- **VOTRE OBJECTIF**:
Résumez en deux phrases le passage sur le Rojava.

- **PASSAGE CITÉ**:
▬▬▬▬▬▬▬▬▬▬

Ce qui est moins connu, c’est que Kobanê est, avec Efrîn et Cizîrê, l’un des trois cantons kurdes disjoints les uns des autres, qui forment la province du Rojava (région kurde de l’ouest de la Syrie). Et que les populations qui forment ce territoire laissé à l’abandon par le pouvoir syrien déstabilisé et par l’administration syrienne, s’organisent pour le faire vivre. L’originalité de cette organisation ?
Une tentative de construire un système d’auto-gouvernement fondé sur des bases laïques orienté vers plus de démocratie et de justice sociale avec une prise en compte de la diversité des groupes ethniques et/ou religieux qui peuplent ce territoire (Kurdes, bien sûr, mais aussi Arabes, Turkmènes, Assyriens, Chaldéens, Arméniens, Tchéchènes, Yezidis, chrétiens, musulmans, syriaques…..)
Une composante féministe qui vise la liberté et le respect des femmes, et dont je voudrais un peu plus longuement parler.
Encore un article sur les femmes écrit par une femme, me direz- vous, mais les mentalités sont longues à changer, et quel que soit l’endroit de notre planète, le regard sur les femmes et la place qu’elles occupent dans la société est encore à travailler : (cf l’article sur l’humour misogyne , et celui de Corinne sur le groupe de parole de femmes d’Hauteville).
Un film
Avez- vous vu le film d’Hiner Saleem, My sweet Pepper Land sorti en France en 2013 ?
On y montre une jeune institutrice célibataire nommée dans une petite école d’un village reculé du Kurdistan. Les hommes lui mènent la vie dure et vont jusqu’à empêcher ses élèves de se rendre à l’école. Il faut bien les protéger, ces pauvres enfants, car une femme seule, sans protecteur, est forcément une femme dépravée que les citoyens vertueux doivent mettre en quarantaine ….
On y montre aussi un bataillon féminin qui franchit les frontières et opère une guérilla sans relâche contre ceux que l’on suppose djihadistes, qui ne rêvent que de les éliminer : rendez-vous compte, si elles donnaient des idées à d’autres femmes ?
Donc, pour en revenir au Rojava, la contagion semble se propager et les femmes, dans la même perspective d’auto-détermination et d’auto-gouvernance que le Contrat Social du Rojava conclu par le peuple pour le peuple en janvier 2014, occupent leur place et participent à la vie de leur village ou de leur quartier ou à celle de leur canton.
Des garantes d’une vie familiale sans violence :
Au vu du contexte culturel de cette région , présenté dans le film et qu’on retrouve dans le cinéma plus ancien de Ylmaz Gûney et dans les livres de Yachar Kemal, ce qui semble s’y passer est encore plus remarquable : dans une contrée où règne une forte tradition patriarcale, les choses changent et les traditions évoluent. La polygamie et les mariages forcés ou précoces ont été interdits, et des structures spécifiques composées de femmes sont chargées de la question du droit des femmes : un congé maternité a été instauré, elles règlent le partage des biens en cas de séparation, une assistance téléphonique a été créée pour aider les femmes confrontées aux violences familiales, conjugales, aux viols, aux crimes d’honneur, suite au suicide d’une jeune femme de 18 ans après avoir été mariée de force par son père. L’homme n’est plus le seul à décider dans sa famille .

▬▬▬▬▬▬▬▬▬▬

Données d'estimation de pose
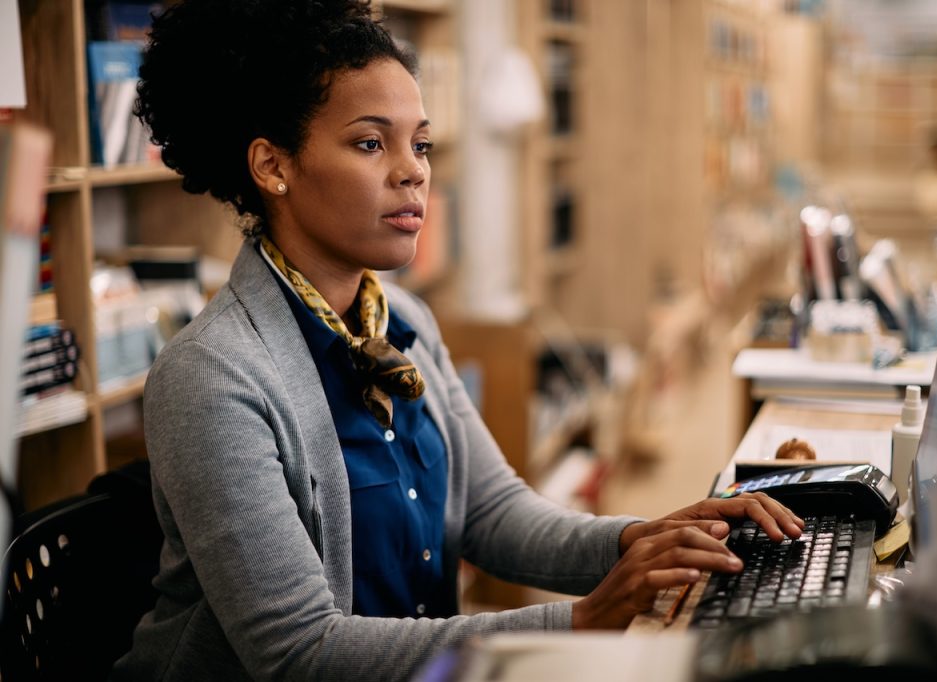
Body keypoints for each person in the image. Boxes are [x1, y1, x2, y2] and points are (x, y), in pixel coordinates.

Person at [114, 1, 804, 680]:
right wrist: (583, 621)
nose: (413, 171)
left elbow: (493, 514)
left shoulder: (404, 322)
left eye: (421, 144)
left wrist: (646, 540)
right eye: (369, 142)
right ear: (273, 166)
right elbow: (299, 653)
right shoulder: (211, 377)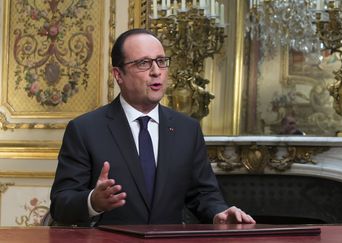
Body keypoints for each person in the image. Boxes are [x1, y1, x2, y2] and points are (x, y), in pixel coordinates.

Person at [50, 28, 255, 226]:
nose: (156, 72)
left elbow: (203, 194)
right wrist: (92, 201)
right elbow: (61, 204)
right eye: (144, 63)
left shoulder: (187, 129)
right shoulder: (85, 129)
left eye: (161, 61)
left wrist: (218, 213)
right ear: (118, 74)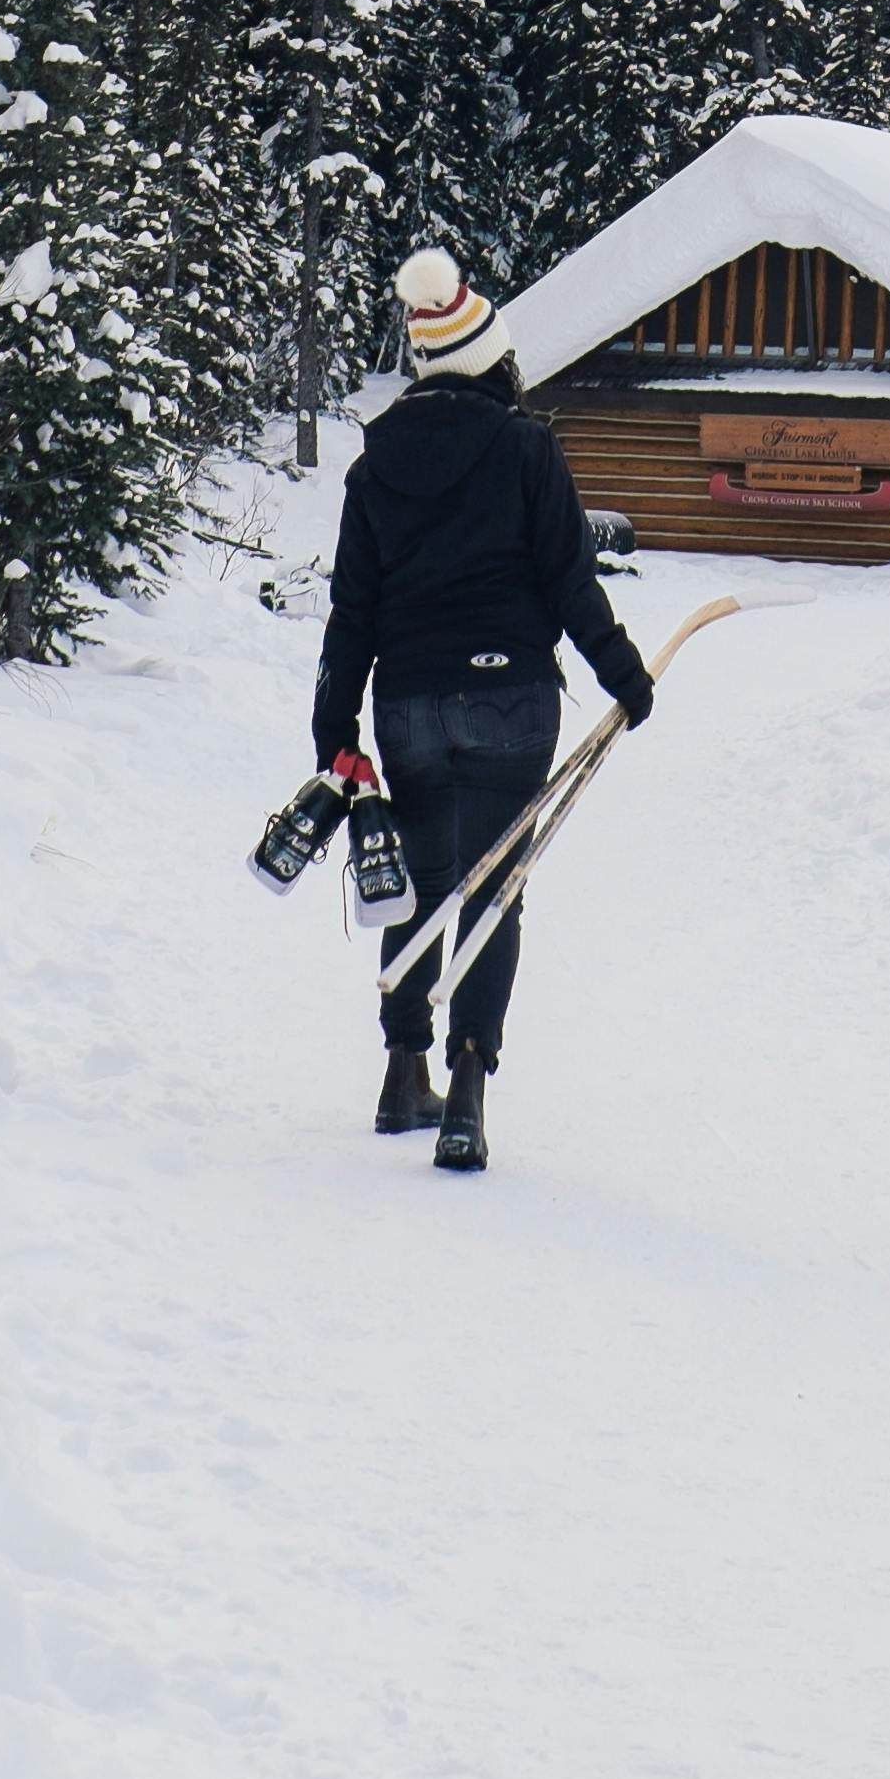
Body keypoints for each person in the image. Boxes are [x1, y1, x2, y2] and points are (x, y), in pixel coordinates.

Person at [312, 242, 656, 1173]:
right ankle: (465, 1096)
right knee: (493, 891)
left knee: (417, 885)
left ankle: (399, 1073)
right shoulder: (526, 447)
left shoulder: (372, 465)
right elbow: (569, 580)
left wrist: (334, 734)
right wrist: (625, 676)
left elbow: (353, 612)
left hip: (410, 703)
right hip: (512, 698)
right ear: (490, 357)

▬▬▬▬▬▬▬▬▬▬

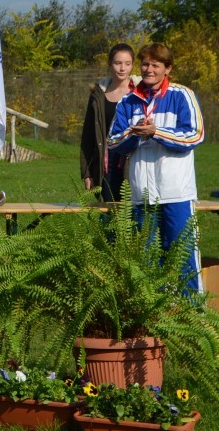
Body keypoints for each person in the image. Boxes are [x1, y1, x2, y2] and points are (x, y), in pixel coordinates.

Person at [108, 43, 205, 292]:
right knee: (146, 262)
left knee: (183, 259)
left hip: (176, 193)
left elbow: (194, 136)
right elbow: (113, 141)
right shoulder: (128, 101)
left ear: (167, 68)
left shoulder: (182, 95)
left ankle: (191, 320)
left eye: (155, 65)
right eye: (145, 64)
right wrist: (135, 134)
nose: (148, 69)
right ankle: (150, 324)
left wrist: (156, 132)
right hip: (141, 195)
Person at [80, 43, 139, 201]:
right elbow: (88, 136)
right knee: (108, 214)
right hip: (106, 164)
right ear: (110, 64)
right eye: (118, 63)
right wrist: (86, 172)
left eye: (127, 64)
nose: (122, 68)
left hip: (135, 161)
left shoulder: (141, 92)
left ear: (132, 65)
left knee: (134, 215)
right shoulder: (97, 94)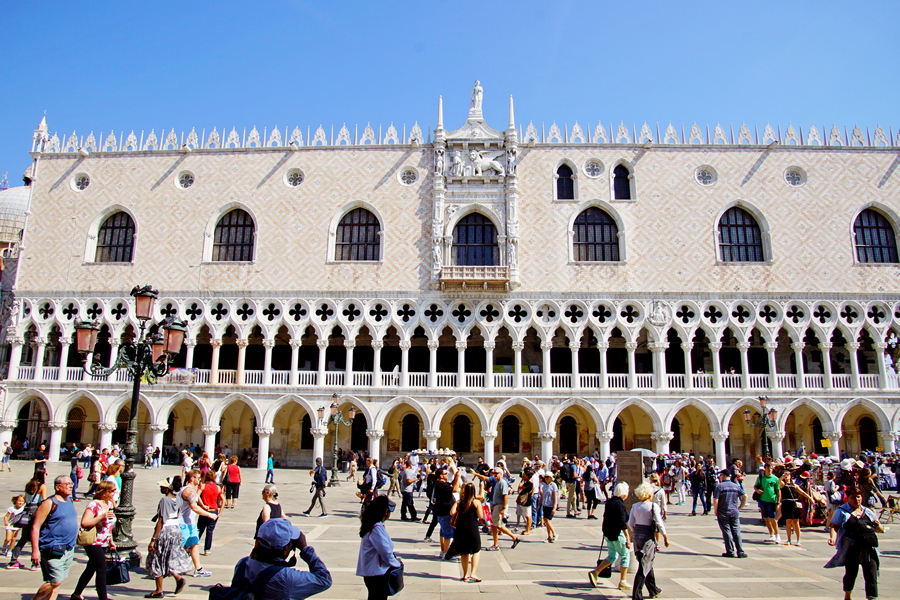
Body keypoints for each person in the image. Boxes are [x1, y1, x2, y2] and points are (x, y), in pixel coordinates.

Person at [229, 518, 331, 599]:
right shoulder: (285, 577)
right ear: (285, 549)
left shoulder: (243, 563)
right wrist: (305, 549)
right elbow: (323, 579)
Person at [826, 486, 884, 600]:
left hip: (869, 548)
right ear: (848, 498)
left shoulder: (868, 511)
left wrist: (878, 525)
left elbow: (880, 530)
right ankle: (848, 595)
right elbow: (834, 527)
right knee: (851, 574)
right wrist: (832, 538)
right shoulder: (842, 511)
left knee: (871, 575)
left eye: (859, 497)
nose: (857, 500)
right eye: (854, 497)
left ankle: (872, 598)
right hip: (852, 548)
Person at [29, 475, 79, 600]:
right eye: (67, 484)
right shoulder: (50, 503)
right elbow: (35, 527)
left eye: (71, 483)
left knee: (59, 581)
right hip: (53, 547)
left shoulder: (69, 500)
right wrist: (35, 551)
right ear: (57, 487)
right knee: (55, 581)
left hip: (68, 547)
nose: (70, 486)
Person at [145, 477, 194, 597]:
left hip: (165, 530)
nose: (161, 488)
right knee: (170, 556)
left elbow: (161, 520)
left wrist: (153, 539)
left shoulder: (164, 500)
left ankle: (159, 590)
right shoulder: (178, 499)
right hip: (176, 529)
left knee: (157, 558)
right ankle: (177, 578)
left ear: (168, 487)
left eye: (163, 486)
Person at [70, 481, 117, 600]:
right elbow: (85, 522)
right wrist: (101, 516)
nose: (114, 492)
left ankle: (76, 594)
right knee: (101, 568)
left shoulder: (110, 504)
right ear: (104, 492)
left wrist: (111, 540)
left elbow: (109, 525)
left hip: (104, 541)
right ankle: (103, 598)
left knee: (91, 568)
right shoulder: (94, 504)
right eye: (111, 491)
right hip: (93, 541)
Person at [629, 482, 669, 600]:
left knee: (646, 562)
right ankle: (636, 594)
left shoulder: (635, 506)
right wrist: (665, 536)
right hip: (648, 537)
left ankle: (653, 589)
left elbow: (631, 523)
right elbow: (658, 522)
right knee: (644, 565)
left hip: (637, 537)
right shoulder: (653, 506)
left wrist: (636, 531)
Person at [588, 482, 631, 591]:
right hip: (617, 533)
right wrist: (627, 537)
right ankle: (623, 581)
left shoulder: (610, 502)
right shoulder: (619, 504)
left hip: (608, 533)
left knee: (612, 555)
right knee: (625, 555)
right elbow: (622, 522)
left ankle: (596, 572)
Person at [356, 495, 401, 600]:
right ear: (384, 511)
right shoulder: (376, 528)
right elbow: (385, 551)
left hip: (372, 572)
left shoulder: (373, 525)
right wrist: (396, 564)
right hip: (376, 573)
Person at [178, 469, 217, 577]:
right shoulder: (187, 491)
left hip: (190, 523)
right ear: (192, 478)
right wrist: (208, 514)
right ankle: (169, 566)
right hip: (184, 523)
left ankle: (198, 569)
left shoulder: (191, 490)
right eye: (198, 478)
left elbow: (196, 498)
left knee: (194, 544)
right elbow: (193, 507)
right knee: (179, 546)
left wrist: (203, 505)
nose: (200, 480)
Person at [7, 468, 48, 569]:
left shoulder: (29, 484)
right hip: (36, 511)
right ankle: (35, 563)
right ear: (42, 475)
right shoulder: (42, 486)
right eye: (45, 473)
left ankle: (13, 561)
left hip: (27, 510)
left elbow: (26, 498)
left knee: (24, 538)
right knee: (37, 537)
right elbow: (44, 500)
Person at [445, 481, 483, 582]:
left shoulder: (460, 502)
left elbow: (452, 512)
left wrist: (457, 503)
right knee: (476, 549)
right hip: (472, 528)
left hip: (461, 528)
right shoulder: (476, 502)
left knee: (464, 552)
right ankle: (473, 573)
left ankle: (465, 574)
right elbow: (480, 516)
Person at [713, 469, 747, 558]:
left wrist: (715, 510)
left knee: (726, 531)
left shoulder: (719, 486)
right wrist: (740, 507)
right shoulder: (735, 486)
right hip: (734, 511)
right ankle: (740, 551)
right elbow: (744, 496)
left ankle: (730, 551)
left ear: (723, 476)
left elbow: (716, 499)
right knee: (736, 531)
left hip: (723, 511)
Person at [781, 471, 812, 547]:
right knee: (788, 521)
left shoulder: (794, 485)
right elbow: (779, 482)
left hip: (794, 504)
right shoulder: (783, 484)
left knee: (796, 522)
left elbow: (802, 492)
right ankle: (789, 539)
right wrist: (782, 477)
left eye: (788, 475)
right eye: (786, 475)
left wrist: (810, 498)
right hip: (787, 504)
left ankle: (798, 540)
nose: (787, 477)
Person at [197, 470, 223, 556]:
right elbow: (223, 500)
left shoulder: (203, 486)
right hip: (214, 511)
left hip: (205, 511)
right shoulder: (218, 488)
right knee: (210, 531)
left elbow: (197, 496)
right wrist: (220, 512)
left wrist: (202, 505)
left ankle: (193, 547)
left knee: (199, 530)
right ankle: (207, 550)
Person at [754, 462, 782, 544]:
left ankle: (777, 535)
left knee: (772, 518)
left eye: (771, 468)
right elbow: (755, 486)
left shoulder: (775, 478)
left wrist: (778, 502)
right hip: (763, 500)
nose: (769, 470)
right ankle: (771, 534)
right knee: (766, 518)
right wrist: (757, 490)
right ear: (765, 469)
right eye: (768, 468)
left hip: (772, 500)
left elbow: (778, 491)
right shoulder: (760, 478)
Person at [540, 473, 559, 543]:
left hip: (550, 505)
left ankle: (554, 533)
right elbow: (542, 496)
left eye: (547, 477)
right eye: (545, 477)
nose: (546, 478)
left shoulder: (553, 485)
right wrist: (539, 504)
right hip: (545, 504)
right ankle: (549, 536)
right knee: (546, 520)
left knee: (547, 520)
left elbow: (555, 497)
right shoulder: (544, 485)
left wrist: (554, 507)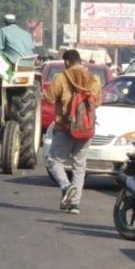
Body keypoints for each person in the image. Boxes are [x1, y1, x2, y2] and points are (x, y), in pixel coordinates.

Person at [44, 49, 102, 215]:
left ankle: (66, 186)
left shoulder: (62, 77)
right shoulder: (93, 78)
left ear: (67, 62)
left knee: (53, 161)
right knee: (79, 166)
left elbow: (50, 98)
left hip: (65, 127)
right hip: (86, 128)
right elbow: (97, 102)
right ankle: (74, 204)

▬▬▬▬▬▬▬▬▬▬

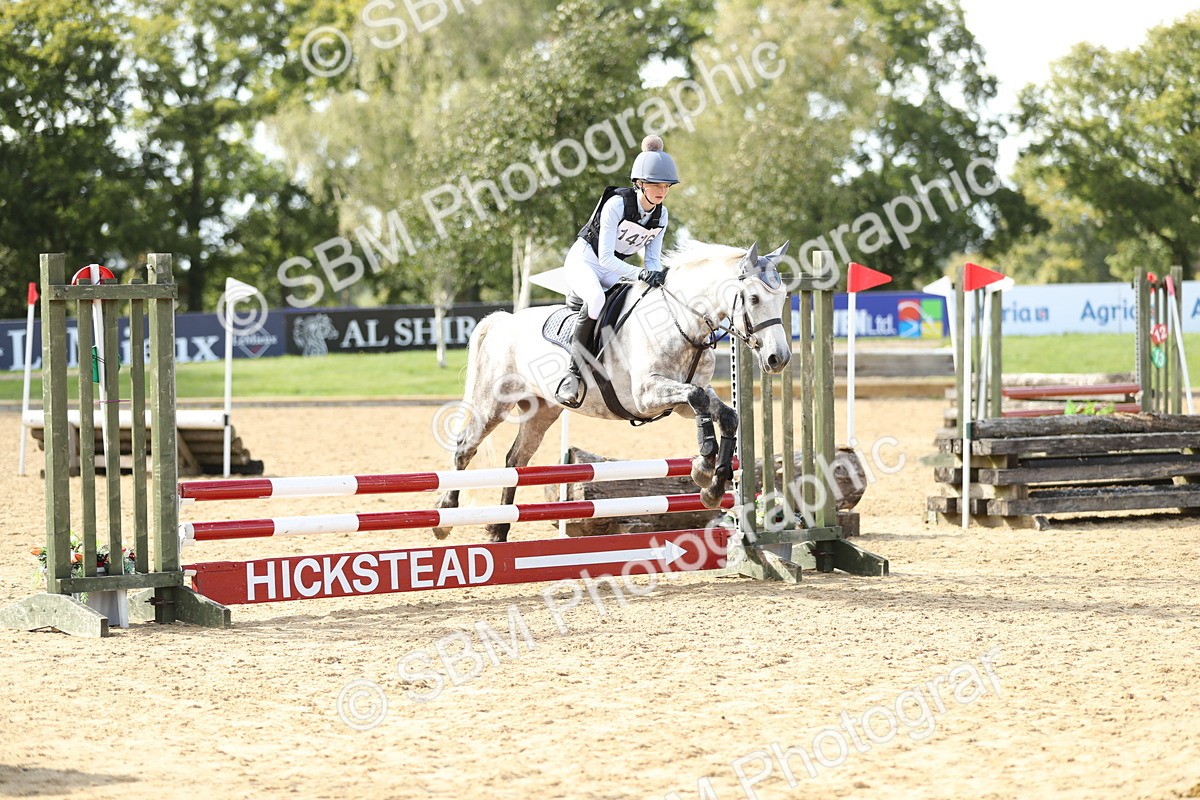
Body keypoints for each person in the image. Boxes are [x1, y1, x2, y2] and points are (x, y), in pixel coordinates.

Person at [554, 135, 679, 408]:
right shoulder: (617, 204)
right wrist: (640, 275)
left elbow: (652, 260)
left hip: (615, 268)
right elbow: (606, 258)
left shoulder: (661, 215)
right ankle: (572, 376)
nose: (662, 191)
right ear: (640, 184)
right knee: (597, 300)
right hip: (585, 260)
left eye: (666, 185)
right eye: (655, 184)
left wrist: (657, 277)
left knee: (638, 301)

▬▬▬▬▬▬▬▬▬▬

- **RÉPONSE ATTENDUE**:
Kobanê est, avec Efrîn et Cizîrê, l'un des trois cantons kurdes du Rojava, où les populations tentent de bâtir un auto-gouvernement laïque orienté vers la démocratie et la justice sociale, en tenant compte de la diversité ethnique et religieuse. Cette organisation comporte une composante féministe : la polygamie et les mariages forcés ou précoces y ont été interdits, et des structures composées de femmes s'occupent du droit des femmes, notamment grâce à un congé maternité et à une assistance téléphonique contre les violences.